Directions: Write out every line of text in the data below with no changes, and leave the pictures out of your answer.

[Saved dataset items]
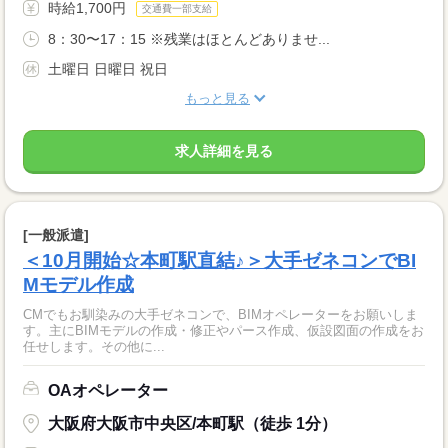
時給1,700円
交通費一部支給
8：30〜17：15 ※残業はほとんどありませ...
土曜日 日曜日 祝日
もっと見る
求人詳細を見る
[一般派遣]
＜10月開始☆本町駅直結♪＞大手ゼネコンでBI
Mモデル作成
CMでもお馴染みの大手ゼネコンで、BIMオペレーターをお願いしま
す。主にBIMモデルの作成・修正やパース作成、仮設図面の作成をお
任せします。その他に...
OAオペレーター
大阪府大阪市中央区/本町駅（徒歩 1分）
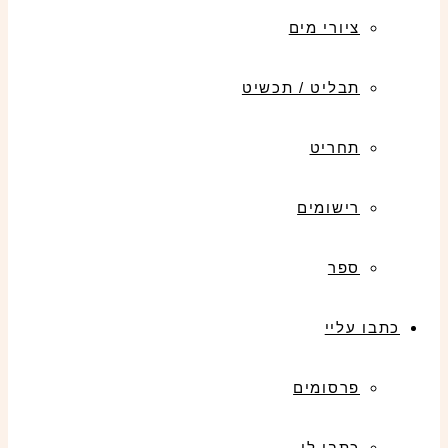
ציורי מים
תבליט / תכשיט
תחריט
רישומים
ספר
כתבו עליי
פרסומים
כתבו לי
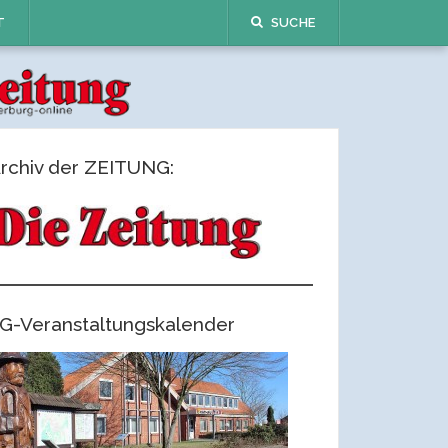
T
SUCHE
rchiv der ZEITUNG:
G-Veranstaltungskalender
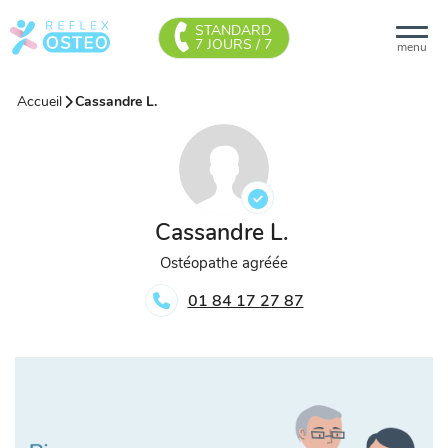
STANDARD
7 JOURS / 7
menu
Accueil
Cassandre L.
Cassandre L.
Ostéopathe agréée
01 84 17 27 87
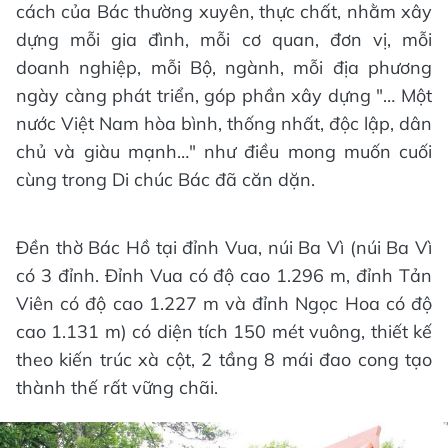
cách của Bác thường xuyên, thực chất, nhằm xây
dựng mỗi gia đình, mỗi cơ quan, đơn vị, mỗi
doanh nghiệp, mỗi Bộ, ngành, mỗi địa phương
ngày càng phát triển, góp phần xây dựng "… Một
nước Việt Nam hòa bình, thống nhất, độc lập, dân
chủ và giàu mạnh…" như điều mong muốn cuối
cùng trong Di chúc Bác đã căn dặn.
Đền thờ Bác Hồ tại đỉnh Vua, núi Ba Vì (núi Ba Vì
có 3 đỉnh. Đỉnh Vua có độ cao 1.296 m, đỉnh Tản
Viên có độ cao 1.227 m và đỉnh Ngọc Hoa có độ
cao 1.131 m) có diện tích 150 mét vuông, thiết kế
theo kiến trúc xà cột, 2 tầng 8 mái đao cong tạo
thành thế rất vững chãi.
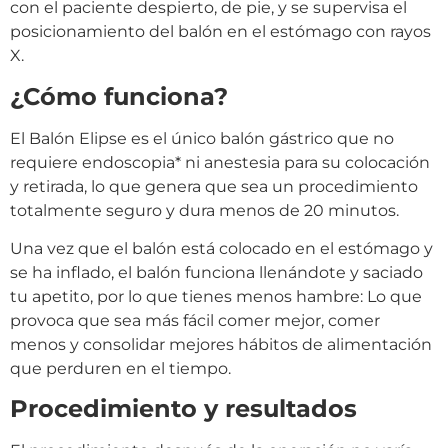
con el paciente despierto, de pie, y se supervisa el
posicionamiento del balón en el estómago con rayos
X.
¿Cómo funciona?
El Balón Elipse es el único balón gástrico que no
requiere endoscopia* ni anestesia para su colocación
y retirada, lo que genera que sea un procedimiento
totalmente seguro y dura menos de 20 minutos.
Una vez que el balón está colocado en el estómago y
se ha inflado, el balón funciona llenándote y saciado
tu apetito, por lo que tienes menos hambre: Lo que
provoca que sea más fácil comer mejor, comer
menos y consolidar mejores hábitos de alimentación
que perduren en el tiempo.
Procedimiento y resultados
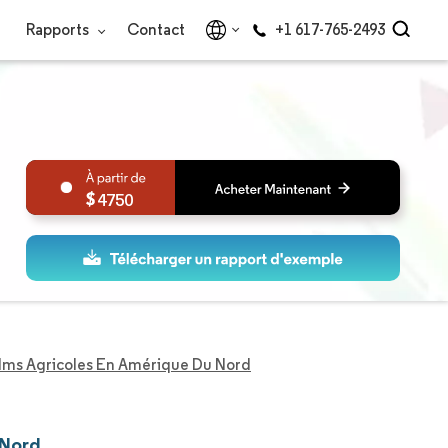
Rapports
Contact
+1 617-765-2493
4750
lms Agricoles En Amérique Du Nord
 Nord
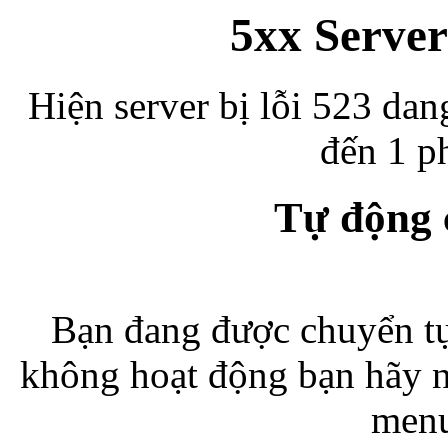
5xx Server
Hiện server bị lỗi 523 dan
đến 1 ph
Tự động
Bạn đang được chuyển tự
không hoạt động bạn hãy 
menu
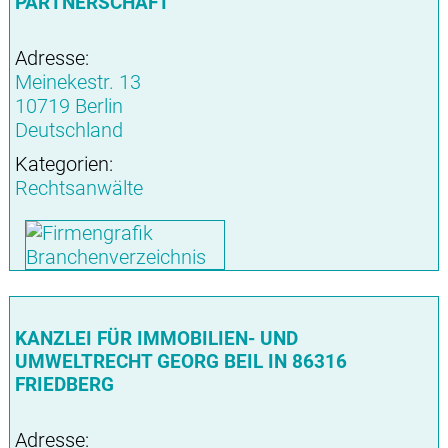
PARTNERSCHAFT
Adresse:
Meinekestr. 13
10719 Berlin
Deutschland
Kategorien:
Rechtsanwälte
KANZLEI FÜR IMMOBILIEN- UND
UMWELTRECHT GEORG BEIL IN 86316
FRIEDBERG
Adresse:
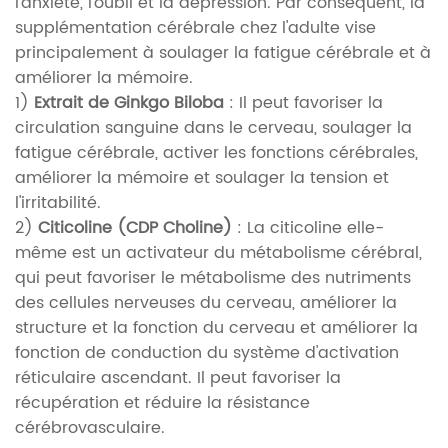
l'anxiété, l'oubli et la dépression. Par conséquent, la
supplémentation cérébrale chez l'adulte vise
principalement à soulager la fatigue cérébrale et à
améliorer la mémoire.
1)
Extrait de Ginkgo Biloba
: Il peut favoriser la
circulation sanguine dans le cerveau, soulager la
fatigue cérébrale, activer les fonctions cérébrales,
améliorer la mémoire et soulager la tension et
l'irritabilité.
2)
Citicoline (CDP Choline)
: La citicoline elle-
même est un activateur du métabolisme cérébral,
qui peut favoriser le métabolisme des nutriments
des cellules nerveuses du cerveau, améliorer la
structure et la fonction du cerveau et améliorer la
fonction de conduction du système d'activation
réticulaire ascendant. Il peut favoriser la
récupération et réduire la résistance
cérébrovasculaire.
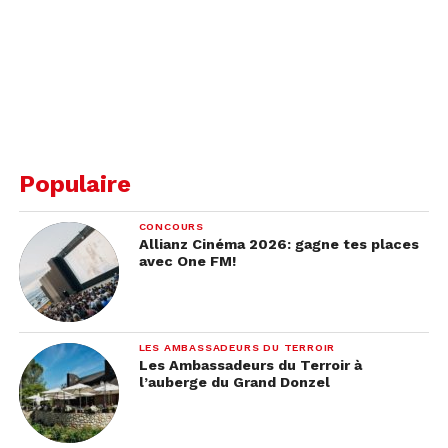
Populaire
CONCOURS
Allianz Cinéma 2026: gagne tes places
avec One FM!
LES AMBASSADEURS DU TERROIR
Les Ambassadeurs du Terroir à
l’auberge du Grand Donzel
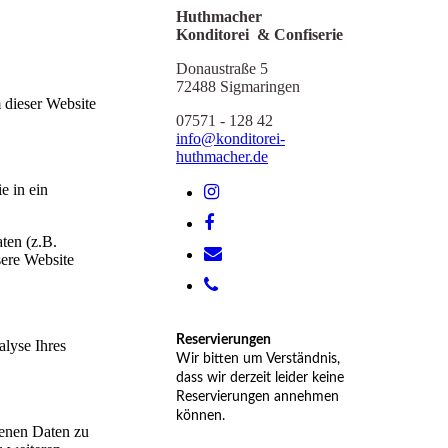
Huthmacher
Konditorei & Confiserie
Donaustraße 5
72488 Sigmaringen
 dieser Website
07571 - 128 42
info@konditorei-
huthmacher.de
e in ein
ten (z.B.
sere Website
Reservierungen
alyse Ihres
Wir bitten um Verständnis,
dass wir derzeit leider keine
Reservierungen annehmen
können.
genen Daten zu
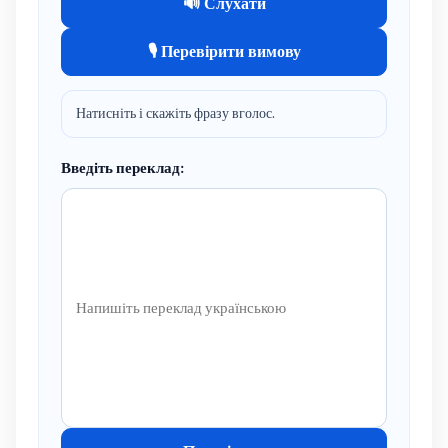
🔊 Слухати
🎙 Перевірити вимову
Натисніть і скажіть фразу вголос.
Введіть переклад:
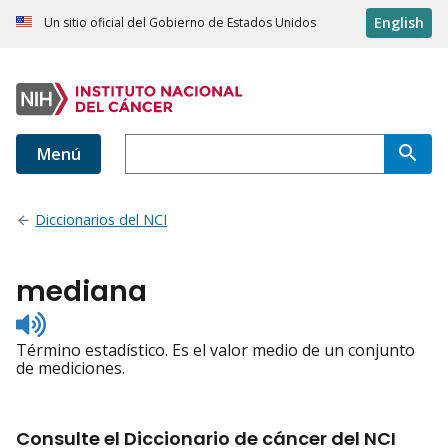
English
Un sitio oficial del Gobierno de Estados Unidos
Menú
Diccionarios del NCI
mediana
Listen
to
Término estadístico. Es el valor medio de un conjunto
pronunciation
de mediciones.
Consulte el Diccionario de cáncer del NCI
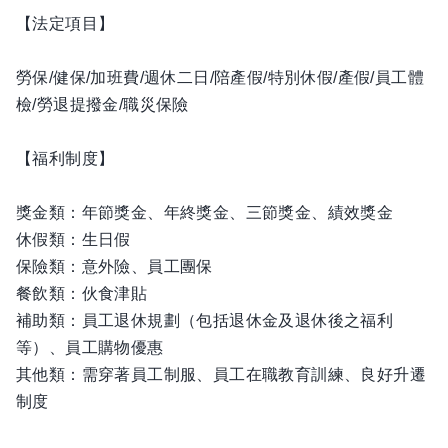
【法定項目】
勞保/健保/加班費/週休二日/陪產假/特別休假/產假/員工體
檢/勞退提撥金/職災保險
【福利制度】
獎金類：年節獎金、年終獎金、三節獎金、績效獎金
休假類：生日假
保險類：意外險、員工團保
餐飲類：伙食津貼
補助類：員工退休規劃（包括退休金及退休後之福利
等）、員工購物優惠
其他類：需穿著員工制服、員工在職教育訓練、良好升遷
制度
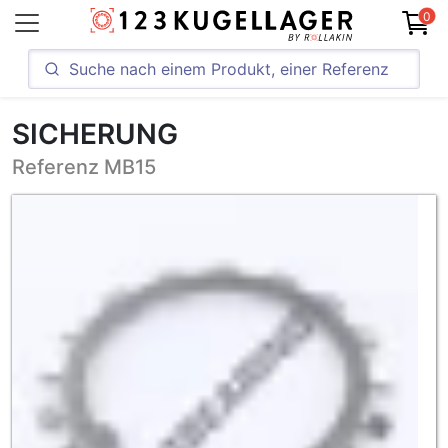
0
SICHERUNG
Referenz MB15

Exercise response:
時給1,700円
交通費一部支給
8：30〜17：15 ※残業はほとんどありませ...
土曜日 日曜日 祝日
もっと見る
求人詳細を見る
[一般派遣]
＜10月開始☆本町駅直結♪＞大手ゼネコンでBI
Mモデル作成
CMでもお馴染みの大手ゼネコンで、BIMオペレーターをお願いしま
す。主にBIMモデルの作成・修正やパース作成、仮設図面の作成をお
任せします。その他に...
OAオペレーター
大阪府大阪市中央区/本町駅（徒歩 1分）
ציורי מים
תבליט / תכשיט
תחריט
רישומים
ספר
כתבו עליי
פרסומים
כתבו לי
T
SUCHE
rchiv der ZEITUNG:
G-Veranstaltungskalender
STANDARD
7 JOURS / 7
menu
Accueil
Cassandre L.
Cassandre L.
Ostéopathe agréée
01 84 17 27 87
cách của Bác thường xuyên, thực chất, nhằm xây
dựng mỗi gia đình, mỗi cơ quan, đơn vị, mỗi
doanh nghiệp, mỗi Bộ, ngành, mỗi địa phương
ngày càng phát triển, góp phần xây dựng "… Một
nước Việt Nam hòa bình, thống nhất, độc lập, dân
chủ và giàu mạnh…" như điều mong muốn cuối
cùng trong Di chúc Bác đã căn dặn.
Đền thờ Bác Hồ tại đỉnh Vua, núi Ba Vì (núi Ba Vì
có 3 đỉnh. Đỉnh Vua có độ cao 1.296 m, đỉnh Tản
Viên có độ cao 1.227 m và đỉnh Ngọc Hoa có độ
cao 1.131 m) có diện tích 150 mét vuông, thiết kế
theo kiến trúc xà cột, 2 tầng 8 mái đao cong tạo
thành thế rất vững chãi.
con el paciente despierto, de pie, y se supervisa el
posicionamiento del balón en el estómago con rayos
X.
¿Cómo funciona?
El Balón Elipse es el único balón gástrico que no
requiere endoscopia* ni anestesia para su colocación
y retirada, lo que genera que sea un procedimiento
totalmente seguro y dura menos de 20 minutos.
Una vez que el balón está colocado en el estómago y
se ha inflado, el balón funciona llenándote y saciado
tu apetito, por lo que tienes menos hambre: Lo que
provoca que sea más fácil comer mejor, comer
menos y consolidar mejores hábitos de alimentación
que perduren en el tiempo.
Procedimiento y resultados
Rapports
Contact
+1 617-765-2493
4750
lms Agricoles En Amérique Du Nord
 Nord
5xx Server
Hiện server bị lỗi 523 dan
đến 1 ph
Tự động
Bạn đang được chuyển tự
không hoạt động bạn hãy 
menu
PARTNERSCHAFT
Adresse:
Meinekestr. 13
10719 Berlin
Deutschland
Kategorien:
Rechtsanwälte
KANZLEI FÜR IMMOBILIEN- UND
UMWELTRECHT GEORG BEIL IN 86316
FRIEDBERG
Adresse:
l'anxiété, l'oubli et la dépression. Par conséquent, la
supplémentation cérébrale chez l'adulte vise
principalement à soulager la fatigue cérébrale et à
améliorer la mémoire.
1)
Extrait de Ginkgo Biloba
: Il peut favoriser la
circulation sanguine dans le cerveau, soulager la
fatigue cérébrale, activer les fonctions cérébrales,
améliorer la mémoire et soulager la tension et
l'irritabilité.
2)
Citicoline (CDP Choline)
: La citicoline elle-
même est un activateur du métabolisme cérébral,
qui peut favoriser le métabolisme des nutriments
des cellules nerveuses du cerveau, améliorer la
structure et la fonction du cerveau et améliorer la
fonction de conduction du système d'activation
réticulaire ascendant. Il peut favoriser la
récupération et réduire la résistance
cérébrovasculaire.
Populaire
CONCOURS
Allianz Cinéma 2026: gagne tes places
avec One FM!
LES AMBASSADEURS DU TERROIR
Les Ambassadeurs du Terroir à
l’auberge du Grand Donzel
Huthmacher
Konditorei & Confiserie
Donaustraße 5
72488 Sigmaringen
 dieser Website
07571 - 128 42
info@konditorei-
huthmacher.de
e in ein
ten (z.B.
sere Website
Reservierungen
alyse Ihres
Wir bitten um Verständnis,
dass wir derzeit leider keine
Reservierungen annehmen
können.
genen Daten zu
🔊 Слухати
🎙 Перевірити вимову
Натисніть і скажіть фразу вголос.
Введіть переклад:
English
Un sitio oficial del Gobierno de Estados Unidos
Menú
Diccionarios del NCI
mediana
Listen
to
Término estadístico. Es el valor medio de un conjunto
pronunciation
de mediciones.
Consulte el Diccionario de cáncer del NCI
【法定項目】
勞保/健保/加班費/週休二日/陪產假/特別休假/產假/員工體
檢/勞退提撥金/職災保險
【福利制度】
獎金類：年節獎金、年終獎金、三節獎金、績效獎金
休假類：生日假
保險類：意外險、員工團保
餐飲類：伙食津貼
補助類：員工退休規劃（包括退休金及退休後之福利
等）、員工購物優惠
其他類：需穿著員工制服、員工在職教育訓練、良好升遷
制度
0
SICHERUNG
Referenz MB15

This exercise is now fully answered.